ポイントは3つ目です。許可を取得して、5年目の更新を迎えた場合、その事実をもって財産的基礎を満たしたものと扱われ改めて500万円の証明をする必要がなくなります。

しかし、初めての更新の際に業種追加も行う場合、自己資本500万円の証明が改めて必要になります。

業種追加は、許可業者であっても「新たな業種について許可を受ける」手続きです。そのため、経営業務の管理責任者(常勤役員等)や営業所技術者の配置とあわせて、財産的基礎も改めて確認の対象です。

初めての更新と同時に業種追加するとどうなるか

5年前に初めて一般建設業許可を取得し、まだ一度も更新をしていない事業者が、更新と業種追加を同時に申請するケースを考えます。

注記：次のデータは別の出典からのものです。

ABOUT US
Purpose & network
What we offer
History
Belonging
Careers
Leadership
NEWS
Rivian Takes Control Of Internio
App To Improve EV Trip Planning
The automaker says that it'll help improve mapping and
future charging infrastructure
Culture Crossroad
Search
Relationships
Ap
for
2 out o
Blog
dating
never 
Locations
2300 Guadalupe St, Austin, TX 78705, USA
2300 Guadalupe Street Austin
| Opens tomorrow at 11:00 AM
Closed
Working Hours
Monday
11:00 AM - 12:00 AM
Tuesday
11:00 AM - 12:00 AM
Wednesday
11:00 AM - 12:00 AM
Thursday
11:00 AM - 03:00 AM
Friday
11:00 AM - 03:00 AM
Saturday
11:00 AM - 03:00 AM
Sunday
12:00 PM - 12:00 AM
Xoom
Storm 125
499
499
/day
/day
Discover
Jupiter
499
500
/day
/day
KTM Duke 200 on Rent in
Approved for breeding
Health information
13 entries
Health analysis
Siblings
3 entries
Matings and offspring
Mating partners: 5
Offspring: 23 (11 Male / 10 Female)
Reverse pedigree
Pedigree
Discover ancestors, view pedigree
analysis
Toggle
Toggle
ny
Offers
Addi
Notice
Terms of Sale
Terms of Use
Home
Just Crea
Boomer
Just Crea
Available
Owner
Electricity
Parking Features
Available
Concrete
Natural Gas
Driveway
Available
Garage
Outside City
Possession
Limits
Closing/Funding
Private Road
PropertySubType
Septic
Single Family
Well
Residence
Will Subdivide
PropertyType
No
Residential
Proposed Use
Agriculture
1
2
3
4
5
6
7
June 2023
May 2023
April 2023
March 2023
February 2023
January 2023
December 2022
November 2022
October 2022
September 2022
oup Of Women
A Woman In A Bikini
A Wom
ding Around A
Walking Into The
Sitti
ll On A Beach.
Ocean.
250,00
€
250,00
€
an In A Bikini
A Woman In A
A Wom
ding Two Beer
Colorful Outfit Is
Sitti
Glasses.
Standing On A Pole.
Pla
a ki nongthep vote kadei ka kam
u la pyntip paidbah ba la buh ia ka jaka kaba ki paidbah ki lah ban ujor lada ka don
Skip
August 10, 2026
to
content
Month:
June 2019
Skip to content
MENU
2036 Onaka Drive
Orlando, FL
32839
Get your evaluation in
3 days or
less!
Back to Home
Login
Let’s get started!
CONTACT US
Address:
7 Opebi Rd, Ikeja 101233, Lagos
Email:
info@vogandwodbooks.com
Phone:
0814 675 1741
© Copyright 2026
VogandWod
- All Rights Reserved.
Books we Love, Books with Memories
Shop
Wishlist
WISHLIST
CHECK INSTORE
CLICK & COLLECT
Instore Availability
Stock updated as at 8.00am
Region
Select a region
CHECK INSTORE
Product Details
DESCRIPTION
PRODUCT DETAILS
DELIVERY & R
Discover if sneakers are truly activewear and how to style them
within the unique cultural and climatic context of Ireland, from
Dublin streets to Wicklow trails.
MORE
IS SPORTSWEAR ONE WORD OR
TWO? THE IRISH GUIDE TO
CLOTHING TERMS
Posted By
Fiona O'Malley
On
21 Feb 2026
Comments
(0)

この場合、「直前5年間、許可を受けて継続して営業した実績」を使って、500万円の証明を不要にすることは出来ません。

建設業許可の有効期間は5年ですが、更新は有効期間が満了する前に申請しなければなりません。
つまり、初めての更新申請を行う「申請日時点」では、許可を取得してからまだ5年が経過していないという状態です。

そのため業種追加分については、

  1. 自己資本(純資産合計)が500万円以上あること
  2. 500万円以上の資金調達能力があること

のいずれかを改めて証明する必要があります

初回更新のタイミングは、この取り扱いになるためご注意ください。

まとめ

  • 一般建設業の財産的要件は「純資産500万円」「資金調達能力500万円」「直前5年間継続営業」のいずれかで満たせる
  • 初めての更新+同時業種追加では、申請日時点で許可取得から5年未満のため「継続営業」の要件が使えず500万円の証明が必要

初めての更新のタイミングで業種追加を行う際は、財産的要件の取り扱いにご注意ください。